In a new study on using seawater green batteries to store renewable energy, researchers developed a new chloride ion-based redox chemistry.

Xiaowei Teng, the James H. Manning professor of Chemical Engineering at the Worcester Polytechnic Institute, and his team, inserted chloride, the richest negatively charged ion in seawater, into iron hydroxide (Fe(OH)2) layered double hydroxide.

Seawater green batteries are a sustainable and cost-effective alternative to lithium-ion batteries. These green batteries use seawater as a source to convert electrical and chemical energy.

The team inserted chloride ions into iron hydroxide, forming a green rust intermediate crystalline material.

The material helped create a one-charge transfer FE(OH)2/ FEOOH conversion reaction while improving the cycling stability of the green battery.

The researchers further designed a small prototype of an aqueous battery powered using a water-based electrolyte. The team said their battery was assembled using electrodes made mostly from abundant elements like iron oxides and hydroxides.

The study claims that the United States produces over 15 million tons of scrap iron waste that goes untreated, and much of this waste rusts.
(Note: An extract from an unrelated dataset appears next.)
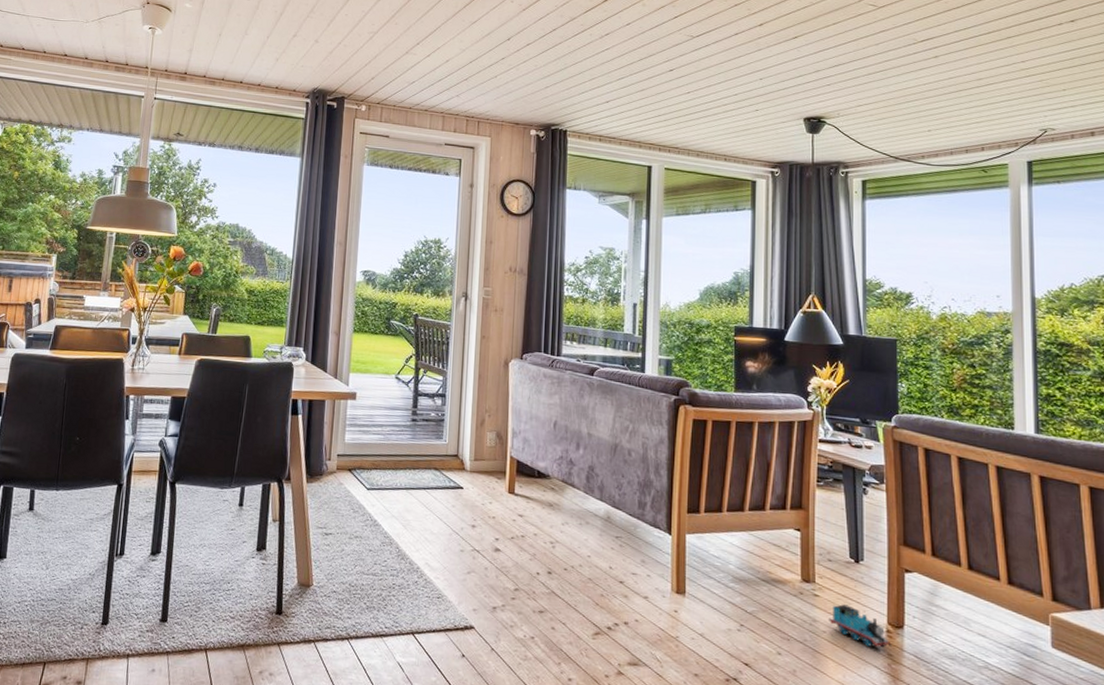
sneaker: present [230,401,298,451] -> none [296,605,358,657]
The newly developed rechargeable alkaline iron battery chemistry boasts of repurposing such iron rust waste materials for modern energy storage.

According to Teng, while the team is yet to assess the cost of such a green battery, the eco-friendly design of their aqueous battery allows researchers to study the behavior of many earth-abundant materials that can be a better substitute for lithium.

The researchers highlighted that the seawater green battery developed by them is a potential replacement for the largely used lithium-ion batteries that can be complex for grid storage given its higher cost and due to increased dependence on nature-critical materials like cobalt, lithium, and nickel.

The study titled ‘Chloride-Insertion Enhances the Electrochemical Oxidation of Iron Hydroxide Double Layer Hydroxide into Oxyhydroxide in Alkaline Iron Batteries’ is published in the American Chemical Society’s journal Chemistry of Materials.

In another research, researchers at the Chinese Academy of Sciences claimed to have developed a stable kilowatt-scale aqueous redox flow battery with high-performance organic redox-active molecules for renewables storage.

Another study published by Purdue University studied two categories of solid electrolytes, which are ceramic electrolytes composed of sulfide and oxide and polymer electrolytes. The researchers observed that solid electrolytes provide increased thermal stability of up to 330 degrees Celsius to solid-state lithium-ion batteries compared to those with liquid electrolytes.